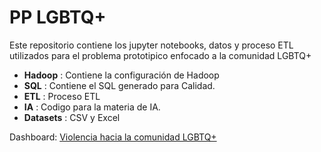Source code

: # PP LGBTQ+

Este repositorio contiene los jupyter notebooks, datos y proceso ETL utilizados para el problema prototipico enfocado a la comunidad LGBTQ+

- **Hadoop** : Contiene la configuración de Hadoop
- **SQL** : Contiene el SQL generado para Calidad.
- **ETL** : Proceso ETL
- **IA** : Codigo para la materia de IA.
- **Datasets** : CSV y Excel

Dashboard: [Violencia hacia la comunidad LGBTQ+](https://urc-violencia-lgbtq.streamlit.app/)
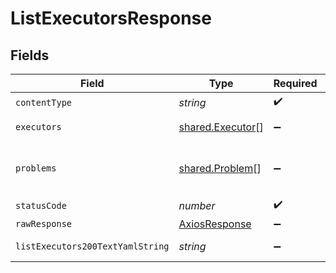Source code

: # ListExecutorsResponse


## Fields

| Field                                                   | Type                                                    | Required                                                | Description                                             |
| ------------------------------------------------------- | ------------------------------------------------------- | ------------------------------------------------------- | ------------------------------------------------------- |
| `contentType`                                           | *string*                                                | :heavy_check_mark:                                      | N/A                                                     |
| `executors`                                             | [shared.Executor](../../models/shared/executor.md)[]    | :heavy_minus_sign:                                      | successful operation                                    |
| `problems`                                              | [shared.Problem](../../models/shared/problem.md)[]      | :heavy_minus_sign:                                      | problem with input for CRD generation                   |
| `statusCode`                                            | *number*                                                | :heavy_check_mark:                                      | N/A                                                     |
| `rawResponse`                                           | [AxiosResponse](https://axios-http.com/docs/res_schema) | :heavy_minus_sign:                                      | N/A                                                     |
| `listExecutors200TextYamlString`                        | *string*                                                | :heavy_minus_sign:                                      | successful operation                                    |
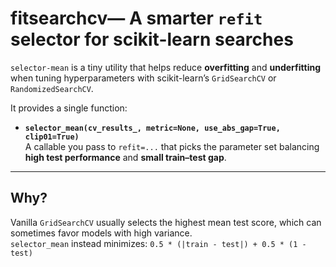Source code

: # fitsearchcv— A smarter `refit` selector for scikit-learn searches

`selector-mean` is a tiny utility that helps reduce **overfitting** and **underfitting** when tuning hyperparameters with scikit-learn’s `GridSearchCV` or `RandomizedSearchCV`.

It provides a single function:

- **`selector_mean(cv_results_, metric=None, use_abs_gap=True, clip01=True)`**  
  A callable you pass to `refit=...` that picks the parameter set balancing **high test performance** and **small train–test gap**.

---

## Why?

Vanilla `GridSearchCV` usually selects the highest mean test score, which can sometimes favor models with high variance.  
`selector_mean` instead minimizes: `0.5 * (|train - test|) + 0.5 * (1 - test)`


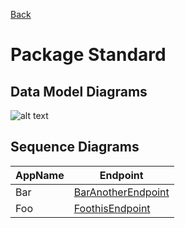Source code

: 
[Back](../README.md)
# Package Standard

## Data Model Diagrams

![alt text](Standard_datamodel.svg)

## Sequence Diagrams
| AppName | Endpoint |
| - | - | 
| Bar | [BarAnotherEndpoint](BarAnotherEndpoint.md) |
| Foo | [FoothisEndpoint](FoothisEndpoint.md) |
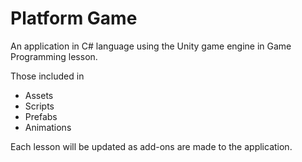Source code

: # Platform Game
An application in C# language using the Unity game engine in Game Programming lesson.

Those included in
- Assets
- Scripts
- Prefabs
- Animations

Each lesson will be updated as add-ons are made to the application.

--

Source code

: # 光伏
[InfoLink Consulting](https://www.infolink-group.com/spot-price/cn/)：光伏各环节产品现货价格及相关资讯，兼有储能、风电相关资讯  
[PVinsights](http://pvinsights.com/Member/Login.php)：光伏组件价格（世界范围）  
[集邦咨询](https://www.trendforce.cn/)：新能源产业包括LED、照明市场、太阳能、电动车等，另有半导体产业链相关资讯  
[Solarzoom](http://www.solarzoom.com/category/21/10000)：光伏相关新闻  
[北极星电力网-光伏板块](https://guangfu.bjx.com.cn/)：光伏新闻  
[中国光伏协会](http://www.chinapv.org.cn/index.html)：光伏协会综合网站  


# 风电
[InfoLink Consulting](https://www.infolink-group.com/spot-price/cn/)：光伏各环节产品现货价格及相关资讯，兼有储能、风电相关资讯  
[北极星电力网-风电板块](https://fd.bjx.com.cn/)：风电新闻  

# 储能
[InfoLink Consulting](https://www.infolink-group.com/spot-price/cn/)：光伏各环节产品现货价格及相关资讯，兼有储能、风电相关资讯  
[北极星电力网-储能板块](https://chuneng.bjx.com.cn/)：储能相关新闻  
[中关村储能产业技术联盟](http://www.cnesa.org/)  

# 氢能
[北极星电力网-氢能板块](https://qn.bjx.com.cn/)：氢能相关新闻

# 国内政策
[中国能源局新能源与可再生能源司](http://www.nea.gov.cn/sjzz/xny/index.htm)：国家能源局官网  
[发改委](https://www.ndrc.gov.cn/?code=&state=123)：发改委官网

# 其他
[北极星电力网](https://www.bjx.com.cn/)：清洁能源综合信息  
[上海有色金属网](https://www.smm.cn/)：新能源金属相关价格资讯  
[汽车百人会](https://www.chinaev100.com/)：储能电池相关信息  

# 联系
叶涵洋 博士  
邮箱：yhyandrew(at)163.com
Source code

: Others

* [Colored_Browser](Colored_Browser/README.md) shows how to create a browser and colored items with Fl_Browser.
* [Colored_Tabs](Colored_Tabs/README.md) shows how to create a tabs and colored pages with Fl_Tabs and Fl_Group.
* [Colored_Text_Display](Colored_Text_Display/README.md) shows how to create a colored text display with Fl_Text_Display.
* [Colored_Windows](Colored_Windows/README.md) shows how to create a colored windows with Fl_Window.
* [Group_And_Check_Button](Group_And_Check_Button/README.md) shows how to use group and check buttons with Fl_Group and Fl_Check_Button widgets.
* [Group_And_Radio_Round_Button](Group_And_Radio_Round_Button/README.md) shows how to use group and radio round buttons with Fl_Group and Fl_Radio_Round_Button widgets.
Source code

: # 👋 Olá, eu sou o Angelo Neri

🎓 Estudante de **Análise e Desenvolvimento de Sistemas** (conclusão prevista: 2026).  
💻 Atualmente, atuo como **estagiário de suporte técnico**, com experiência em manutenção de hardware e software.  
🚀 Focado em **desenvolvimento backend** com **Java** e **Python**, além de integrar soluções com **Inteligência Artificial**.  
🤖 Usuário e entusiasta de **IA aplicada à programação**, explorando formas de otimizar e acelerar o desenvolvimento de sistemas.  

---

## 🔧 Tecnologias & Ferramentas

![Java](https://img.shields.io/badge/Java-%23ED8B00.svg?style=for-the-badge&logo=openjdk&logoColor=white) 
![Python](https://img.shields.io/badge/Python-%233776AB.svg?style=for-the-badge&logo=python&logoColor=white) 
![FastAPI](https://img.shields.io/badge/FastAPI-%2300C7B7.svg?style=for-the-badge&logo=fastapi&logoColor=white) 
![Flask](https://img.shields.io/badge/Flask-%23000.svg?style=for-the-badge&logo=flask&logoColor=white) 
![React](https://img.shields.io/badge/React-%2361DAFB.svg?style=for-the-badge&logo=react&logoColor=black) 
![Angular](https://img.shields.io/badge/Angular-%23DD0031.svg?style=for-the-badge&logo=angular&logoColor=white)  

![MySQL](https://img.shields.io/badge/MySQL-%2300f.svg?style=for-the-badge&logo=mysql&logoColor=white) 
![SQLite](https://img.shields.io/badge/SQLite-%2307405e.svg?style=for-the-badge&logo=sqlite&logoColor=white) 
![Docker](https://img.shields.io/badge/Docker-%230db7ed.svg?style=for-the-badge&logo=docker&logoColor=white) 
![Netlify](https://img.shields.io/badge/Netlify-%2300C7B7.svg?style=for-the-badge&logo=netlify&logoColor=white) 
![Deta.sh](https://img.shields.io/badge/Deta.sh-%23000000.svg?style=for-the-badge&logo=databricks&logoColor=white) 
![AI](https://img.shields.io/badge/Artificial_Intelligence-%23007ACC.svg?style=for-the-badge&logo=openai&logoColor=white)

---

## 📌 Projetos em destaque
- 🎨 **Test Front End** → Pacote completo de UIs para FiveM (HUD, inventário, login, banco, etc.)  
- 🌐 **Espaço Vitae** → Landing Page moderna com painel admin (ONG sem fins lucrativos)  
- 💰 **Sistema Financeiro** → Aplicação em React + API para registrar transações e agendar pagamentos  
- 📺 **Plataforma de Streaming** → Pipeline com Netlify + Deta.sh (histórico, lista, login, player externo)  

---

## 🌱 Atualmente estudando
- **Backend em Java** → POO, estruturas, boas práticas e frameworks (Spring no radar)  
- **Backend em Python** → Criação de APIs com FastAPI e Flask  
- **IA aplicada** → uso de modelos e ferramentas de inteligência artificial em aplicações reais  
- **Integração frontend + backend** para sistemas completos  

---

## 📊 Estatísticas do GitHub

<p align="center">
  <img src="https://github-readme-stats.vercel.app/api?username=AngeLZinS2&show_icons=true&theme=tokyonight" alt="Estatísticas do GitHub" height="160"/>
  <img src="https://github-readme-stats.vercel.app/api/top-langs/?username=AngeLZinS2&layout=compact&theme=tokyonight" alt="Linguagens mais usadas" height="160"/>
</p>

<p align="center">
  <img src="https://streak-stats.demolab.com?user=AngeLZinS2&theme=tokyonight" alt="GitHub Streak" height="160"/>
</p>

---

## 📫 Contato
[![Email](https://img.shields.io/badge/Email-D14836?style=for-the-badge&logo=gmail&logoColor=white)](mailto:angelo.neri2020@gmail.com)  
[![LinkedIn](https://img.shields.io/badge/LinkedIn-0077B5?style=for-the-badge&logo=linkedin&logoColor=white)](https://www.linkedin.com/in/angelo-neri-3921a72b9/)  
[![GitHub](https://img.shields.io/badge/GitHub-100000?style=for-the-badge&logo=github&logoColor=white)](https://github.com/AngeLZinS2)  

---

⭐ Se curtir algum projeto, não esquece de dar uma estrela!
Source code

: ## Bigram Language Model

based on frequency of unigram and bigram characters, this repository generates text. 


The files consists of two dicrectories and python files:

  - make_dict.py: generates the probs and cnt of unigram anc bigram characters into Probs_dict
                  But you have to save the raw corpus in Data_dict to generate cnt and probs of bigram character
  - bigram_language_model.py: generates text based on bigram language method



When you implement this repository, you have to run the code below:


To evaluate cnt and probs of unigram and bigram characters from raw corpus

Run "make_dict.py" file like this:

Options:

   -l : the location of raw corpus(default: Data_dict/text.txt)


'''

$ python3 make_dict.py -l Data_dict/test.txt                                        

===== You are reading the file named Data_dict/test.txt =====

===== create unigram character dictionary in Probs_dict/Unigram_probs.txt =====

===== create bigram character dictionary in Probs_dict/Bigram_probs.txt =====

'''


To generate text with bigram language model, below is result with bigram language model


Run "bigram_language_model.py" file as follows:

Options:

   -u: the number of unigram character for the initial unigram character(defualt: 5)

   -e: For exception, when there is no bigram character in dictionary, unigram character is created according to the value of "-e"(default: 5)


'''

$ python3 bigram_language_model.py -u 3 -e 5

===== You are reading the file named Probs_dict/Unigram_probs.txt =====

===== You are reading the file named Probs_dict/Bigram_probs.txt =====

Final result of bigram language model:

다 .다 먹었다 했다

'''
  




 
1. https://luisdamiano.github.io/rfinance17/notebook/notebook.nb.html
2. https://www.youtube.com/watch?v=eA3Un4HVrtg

What to work on ▸
Begin at the line that has "-e: For exception, when" and stop after the line that has "2. https://www.youtube.com/watch?v=eA3Un4HVrtg". Write those lines out again with "reading" replaced by "opening" and nothing else changed.

Answer ▸
   -e: For exception, when there is no bigram character in dictionary, unigram character is created according to the value of "-e"(default: 5)


'''

$ python3 bigram_language_model.py -u 3 -e 5

===== You are opening the file named Probs_dict/Unigram_probs.txt =====

===== You are opening the file named Probs_dict/Bigram_probs.txt =====

Final result of bigram language model:

다 .다 먹었다 했다

'''
  




 
1. https://luisdamiano.github.io/rfinance17/notebook/notebook.nb.html
2. https://www.youtube.com/watch?v=eA3Un4HVrtg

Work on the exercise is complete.